A confiabilidade das urnas eletrônicas e o alto custo para se implantar o voto impresso são os principais argumentos de quem prega a manutenção do modelo atual. Não há registro de fraude no Brasil na votação eletrônica em mais de 25 anos de uso. Além disso, o TSE já possui sistemas de auditagem.

Para o atual presidente da corte eleitoral, ministro Luís Roberto Barroso, retomar o voto impresso abriria margem para um “retrocesso”, a volta a um passado em que fraudes em votações eram comuns no país. “A introdução do voto impresso seria uma solução desnecessária para um problema que não existe com o aumento relevante de riscos”, afirmou ele, nesta quarta-feira (9), em audiência na Câmara sobre a PEC. “O que nós fizemos com o sistema eletrônico de votação foi derrotar um passado de fraudes que marcaram a história brasileira no tempo do voto de papel”, disse o presidente do TSE.

4) O que acontece se a proposta for aprovada pelo Congresso?

O tema poderá ser judicializado e o Supremo Tribunal Federal considerar a medida inconstitucional, como já ocorreu com proposta semelhante aprovada em 2015. Caso isso não ocorra, o TSE terá de acatar a decisão do parlamento e providenciar o novo sistema. Barroso, no entanto, avisou que não será fácil adotar o voto impresso já para as eleições de 2022. “Se passar, teremos de fazer uma licitação para comprar as urnas. Não é procedimento banal, não é fácil. O tribunal tem boa fé e vai tentar cumprir, se for essa decisão, que eu torço para que não venha, mas, se vier, vamos tentar cumprir (em 2022)”, disse o ministro, que estima um custo de R$ 2 bilhões para substituir todos os atuais equipamentos.

5) A impressão do voto representa risco para o processo eleitoral?
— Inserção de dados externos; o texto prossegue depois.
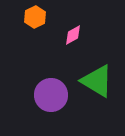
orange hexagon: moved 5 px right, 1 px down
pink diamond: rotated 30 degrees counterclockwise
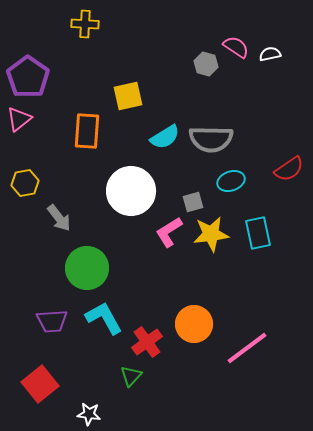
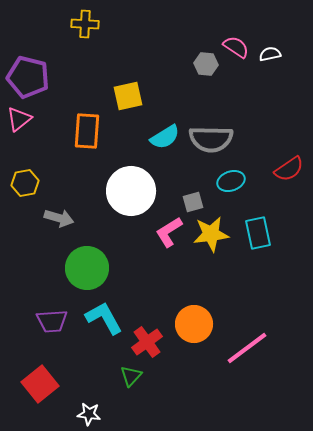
gray hexagon: rotated 10 degrees counterclockwise
purple pentagon: rotated 21 degrees counterclockwise
gray arrow: rotated 36 degrees counterclockwise
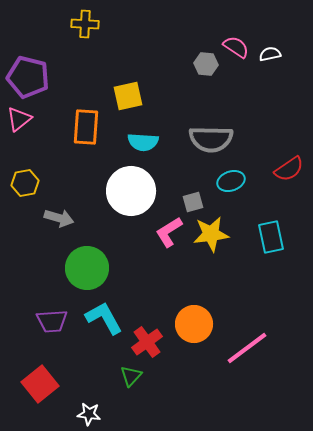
orange rectangle: moved 1 px left, 4 px up
cyan semicircle: moved 22 px left, 5 px down; rotated 36 degrees clockwise
cyan rectangle: moved 13 px right, 4 px down
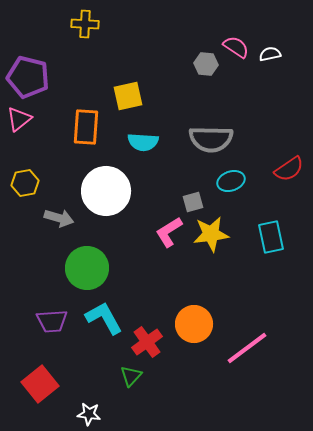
white circle: moved 25 px left
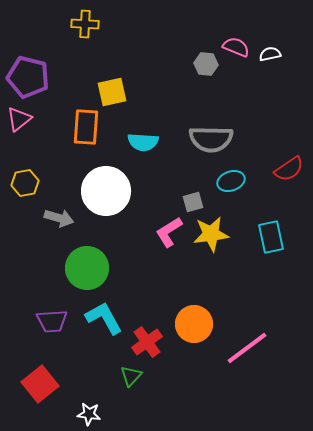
pink semicircle: rotated 12 degrees counterclockwise
yellow square: moved 16 px left, 4 px up
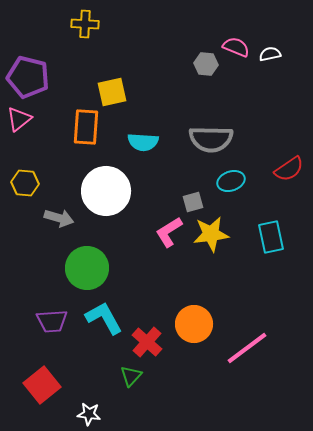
yellow hexagon: rotated 16 degrees clockwise
red cross: rotated 12 degrees counterclockwise
red square: moved 2 px right, 1 px down
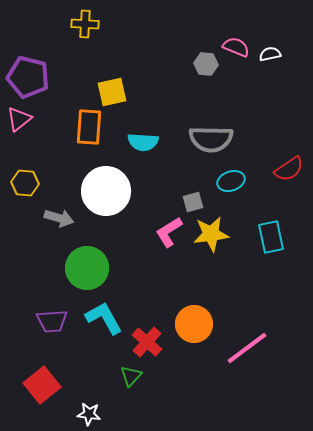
orange rectangle: moved 3 px right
Na avaliação de autoridades, como o próprio ministro Barroso, e de especialistas, a adoção do voto impresso aumenta os riscos de fraudes nas eleições. Isso porque há a possibilidade de defeitos na impressão dos comprovantes nas urnas eletrônicas, o que pode gerar contestações, além de provocar novos problemas, como questões envolvendo a segurança na armazenagem e no transporte das urnas com os comprovantes dos votos. Outro ponto destacado é que o voto impresso pode trazer morosidade para se chegar a um resultado final das eleições, com diversos pedidos de recontagem de votos, por exemplo.

6) Após a adoção da urna eletrônica, o Brasil já testou algum modelo de voto impresso? Qual resultado?

O TSE já testou o modelo em discussão na Câmara em 2002. Na ocasião, o voto impresso foi implantado em 150 municípios brasileiros – ao todo, cerca de 7,1 milhões de eleitores tiveram seu voto impresso, de acordo com o tribunal. No Distrito Federal e em Sergipe, todas as seções contaram com a reprodução em papel. Um relatório do tribunal concluiu que a experiência “demonstrou vários inconvenientes”, “nada agregou em termos de segurança ou transparência” e o pior: criou problemas. O tribunal apontou que nas seções com voto impresso foram observadas filas maiores e um maior porcentual de urnas com defeito.

7) Quanto custaria adotar esse modelo?

A adoção do modelo teria um custo de R$ 2,5 bilhões aos cofres públicos ao longo de dez anos, segundo estimativas feitas pelo Tribunal Superior Eleitoral (TSE). A projeção dos custos foi feita pelo TSE em 2017, após o Congresso aprovar um projeto, em 2015, que previa a impressão de um comprovante físico dos votos nas urnas eletrônicas. Para isso, seria necessária a troca dos equipamentos por modelos com impressoras acopladas, gerando mais custos para o processo eleitoral.